Hmm, interesting. So I assume to prevent rogue Telex stations from being setup at ISPs by state censors and intelligence services there is an entire public key infrastructure with signing authorities and root level certificates? Otherwise as RobotVoodooPower points out, we've got the same problem as before.
posted by formless at 4:01 PM on August 7, 2011


The entry in their FAQ about that is not encouraging, formless. It boils down to "we'll be really careful about who we give the private key to."
posted by FishBike at 4:04 PM on August 7, 2011


I'd assume they claim your telex connection should only be identifiable by an ISP holding the private key for the ISP public key you used.

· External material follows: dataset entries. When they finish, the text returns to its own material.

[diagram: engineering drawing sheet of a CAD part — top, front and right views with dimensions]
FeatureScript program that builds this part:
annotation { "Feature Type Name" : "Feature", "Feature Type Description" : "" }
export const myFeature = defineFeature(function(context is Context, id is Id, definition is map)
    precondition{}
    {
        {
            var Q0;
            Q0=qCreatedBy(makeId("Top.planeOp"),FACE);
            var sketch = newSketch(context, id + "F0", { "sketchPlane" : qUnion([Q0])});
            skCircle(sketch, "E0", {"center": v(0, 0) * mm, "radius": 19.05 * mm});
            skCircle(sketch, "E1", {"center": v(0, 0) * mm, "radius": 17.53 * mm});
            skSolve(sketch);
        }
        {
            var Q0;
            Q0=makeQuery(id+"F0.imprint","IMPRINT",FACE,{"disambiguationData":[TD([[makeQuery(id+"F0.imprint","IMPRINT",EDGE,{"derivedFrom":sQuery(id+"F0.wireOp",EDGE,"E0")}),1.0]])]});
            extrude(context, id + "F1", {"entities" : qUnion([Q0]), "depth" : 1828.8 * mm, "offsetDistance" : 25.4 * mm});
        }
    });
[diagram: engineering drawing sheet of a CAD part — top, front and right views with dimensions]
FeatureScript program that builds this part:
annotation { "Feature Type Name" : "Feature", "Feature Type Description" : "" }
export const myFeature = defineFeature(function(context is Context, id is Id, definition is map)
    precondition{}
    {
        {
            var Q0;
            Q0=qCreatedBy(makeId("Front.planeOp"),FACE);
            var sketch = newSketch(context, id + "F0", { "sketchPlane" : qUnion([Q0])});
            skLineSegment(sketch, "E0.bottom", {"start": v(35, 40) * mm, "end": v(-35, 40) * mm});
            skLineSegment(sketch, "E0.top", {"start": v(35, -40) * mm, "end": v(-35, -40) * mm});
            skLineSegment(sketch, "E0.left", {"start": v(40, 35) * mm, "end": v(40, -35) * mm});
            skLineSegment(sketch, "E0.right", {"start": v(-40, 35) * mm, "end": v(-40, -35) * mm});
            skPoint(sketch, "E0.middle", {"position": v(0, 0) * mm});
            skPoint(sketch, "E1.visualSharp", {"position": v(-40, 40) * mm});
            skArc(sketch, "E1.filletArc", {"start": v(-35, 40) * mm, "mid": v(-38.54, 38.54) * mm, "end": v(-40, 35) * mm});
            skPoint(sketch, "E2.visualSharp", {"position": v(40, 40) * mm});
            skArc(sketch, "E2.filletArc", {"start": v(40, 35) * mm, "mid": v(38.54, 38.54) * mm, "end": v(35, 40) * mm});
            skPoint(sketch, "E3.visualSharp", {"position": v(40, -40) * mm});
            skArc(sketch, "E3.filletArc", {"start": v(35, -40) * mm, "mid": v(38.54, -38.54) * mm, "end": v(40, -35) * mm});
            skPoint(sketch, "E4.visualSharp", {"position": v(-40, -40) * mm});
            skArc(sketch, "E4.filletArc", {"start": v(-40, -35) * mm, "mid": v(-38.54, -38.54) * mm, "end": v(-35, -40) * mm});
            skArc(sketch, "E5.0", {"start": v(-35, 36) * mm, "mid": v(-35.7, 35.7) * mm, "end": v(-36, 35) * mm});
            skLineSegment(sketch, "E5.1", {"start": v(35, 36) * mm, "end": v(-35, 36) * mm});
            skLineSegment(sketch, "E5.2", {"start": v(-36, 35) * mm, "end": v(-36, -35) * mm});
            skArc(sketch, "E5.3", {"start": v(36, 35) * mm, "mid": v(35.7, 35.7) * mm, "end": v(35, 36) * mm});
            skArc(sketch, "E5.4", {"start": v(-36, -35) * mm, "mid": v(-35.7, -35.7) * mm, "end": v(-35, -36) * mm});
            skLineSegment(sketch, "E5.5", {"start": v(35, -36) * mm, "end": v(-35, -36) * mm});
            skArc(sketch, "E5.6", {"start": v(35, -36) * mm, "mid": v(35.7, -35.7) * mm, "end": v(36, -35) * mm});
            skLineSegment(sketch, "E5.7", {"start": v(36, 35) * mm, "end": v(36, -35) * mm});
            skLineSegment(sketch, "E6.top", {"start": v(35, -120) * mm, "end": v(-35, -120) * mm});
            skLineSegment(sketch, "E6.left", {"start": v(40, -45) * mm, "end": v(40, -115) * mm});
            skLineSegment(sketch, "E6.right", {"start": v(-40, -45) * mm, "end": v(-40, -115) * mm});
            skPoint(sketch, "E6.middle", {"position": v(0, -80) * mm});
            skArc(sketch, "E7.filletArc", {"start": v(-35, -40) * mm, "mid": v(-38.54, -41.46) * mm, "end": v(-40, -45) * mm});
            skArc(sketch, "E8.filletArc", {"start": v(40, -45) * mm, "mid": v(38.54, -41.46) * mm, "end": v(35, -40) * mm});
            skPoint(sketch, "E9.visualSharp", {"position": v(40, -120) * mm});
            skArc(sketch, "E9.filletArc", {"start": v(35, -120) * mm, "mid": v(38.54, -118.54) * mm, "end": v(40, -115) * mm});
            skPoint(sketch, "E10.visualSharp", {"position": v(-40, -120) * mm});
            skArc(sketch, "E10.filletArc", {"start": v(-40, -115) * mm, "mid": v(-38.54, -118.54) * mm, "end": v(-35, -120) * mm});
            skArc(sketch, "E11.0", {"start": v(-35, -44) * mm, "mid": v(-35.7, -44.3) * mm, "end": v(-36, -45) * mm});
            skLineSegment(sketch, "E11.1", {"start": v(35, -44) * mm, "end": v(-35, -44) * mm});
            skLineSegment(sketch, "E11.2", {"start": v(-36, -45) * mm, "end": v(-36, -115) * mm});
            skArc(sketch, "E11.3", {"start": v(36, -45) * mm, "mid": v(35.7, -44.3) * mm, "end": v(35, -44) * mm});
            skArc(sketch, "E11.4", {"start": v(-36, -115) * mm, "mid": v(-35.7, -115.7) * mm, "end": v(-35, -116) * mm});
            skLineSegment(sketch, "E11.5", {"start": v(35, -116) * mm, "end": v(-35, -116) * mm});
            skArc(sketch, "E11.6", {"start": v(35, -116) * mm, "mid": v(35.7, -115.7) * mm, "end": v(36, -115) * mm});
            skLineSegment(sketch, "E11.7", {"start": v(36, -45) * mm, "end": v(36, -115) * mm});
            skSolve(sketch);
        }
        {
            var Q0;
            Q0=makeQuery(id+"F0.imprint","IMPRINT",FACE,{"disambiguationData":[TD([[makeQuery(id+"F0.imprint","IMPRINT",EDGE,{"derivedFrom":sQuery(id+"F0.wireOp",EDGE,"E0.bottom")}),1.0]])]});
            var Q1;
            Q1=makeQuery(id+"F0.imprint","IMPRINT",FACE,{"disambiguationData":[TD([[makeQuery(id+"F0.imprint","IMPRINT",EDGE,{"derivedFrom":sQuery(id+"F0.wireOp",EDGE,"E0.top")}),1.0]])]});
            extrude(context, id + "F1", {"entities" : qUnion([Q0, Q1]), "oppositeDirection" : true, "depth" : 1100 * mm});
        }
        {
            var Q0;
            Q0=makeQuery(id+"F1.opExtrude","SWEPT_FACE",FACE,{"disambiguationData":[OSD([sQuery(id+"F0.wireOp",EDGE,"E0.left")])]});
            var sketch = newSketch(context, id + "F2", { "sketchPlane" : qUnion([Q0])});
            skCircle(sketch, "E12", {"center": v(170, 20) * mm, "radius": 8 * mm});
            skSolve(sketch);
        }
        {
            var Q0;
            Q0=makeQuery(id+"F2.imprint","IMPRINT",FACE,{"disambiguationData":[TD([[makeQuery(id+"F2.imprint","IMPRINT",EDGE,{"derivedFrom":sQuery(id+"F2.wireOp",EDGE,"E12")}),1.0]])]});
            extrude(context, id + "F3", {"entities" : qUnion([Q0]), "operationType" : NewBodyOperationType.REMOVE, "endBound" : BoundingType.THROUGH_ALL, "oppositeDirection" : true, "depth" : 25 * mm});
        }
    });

You must therefore first find some shttp supporting website that'll traceroutes through an ISP whom you trust, then locate that ISP's public key, and finally initialize your telex connection using that ISPs private key.

As evil states might finagle their routing tables, you might be forced to select websites in small countries who's ISPs all participate. And your government might not like shttp connections too much anyways. You must also ask yourself whether you mind your connection being singled out by western intelligence services, who'll surely get every participating ISP's key.
posted by jeffburdges at 4:12 PM on August 7, 2011


That system sounds completely ridiculous. Centrally controlled anti-censorship? Seriously? The idea is absurd.

Another problem is the Man in the Middle attack actually works if you're a government. You control the routers out of the country, so you can intercept and proxy https connections. Once that happens you're likely to have the extra information stripped out.

Tor has problems as well, because the government could try to control all the exit nodes available to you.

One interesting method might be to use the bitcoin network as a way to send messages. Essentially the bitcoin p2p network operates as a giant verification system. As long as someone's bitcoin address doesn't change, you should be able to send a 'custom' transaction that includes a message encrypted with their public key.
posted by delmoi at 3:47 AM on August 8, 2011


I'd imagine bitcoin transactions are too small for anything except emails, but ordinary web traffic gets fairly large anyways. Audio & video chat and bittorrent connections might work though. You'd simply find some guy running bittorrent or a chat client that's on some small & trust worthy ISP that offers Telex.

There is considerable value in a general stenography scheme that uses public key systems to make the hidden data efficiently undetectable except by the private key holder, assuming that's both possible and what they're doing. You might even develop a system that adds resistance to man-in-the-middle attacks by making the man-in-the-middle unsure whether he's nailed you or not.
posted by jeffburdges at 10:00 AM on August 8, 2011


Turkey moving to IP based censorship
posted by jeffburdges at 2:35 PM on August 8, 2011


There is considerable value in a general stenography scheme that uses public key systems to make the hidden data efficiently undetectable except by the private key holder

It's actually called steganography
posted by delmoi at 7:19 PM on August 8, 2011


There are several interesting papers that show up in a google search for 'public key steganography'. If you add 'telex', you'll find different news articles and Schneier's opinion.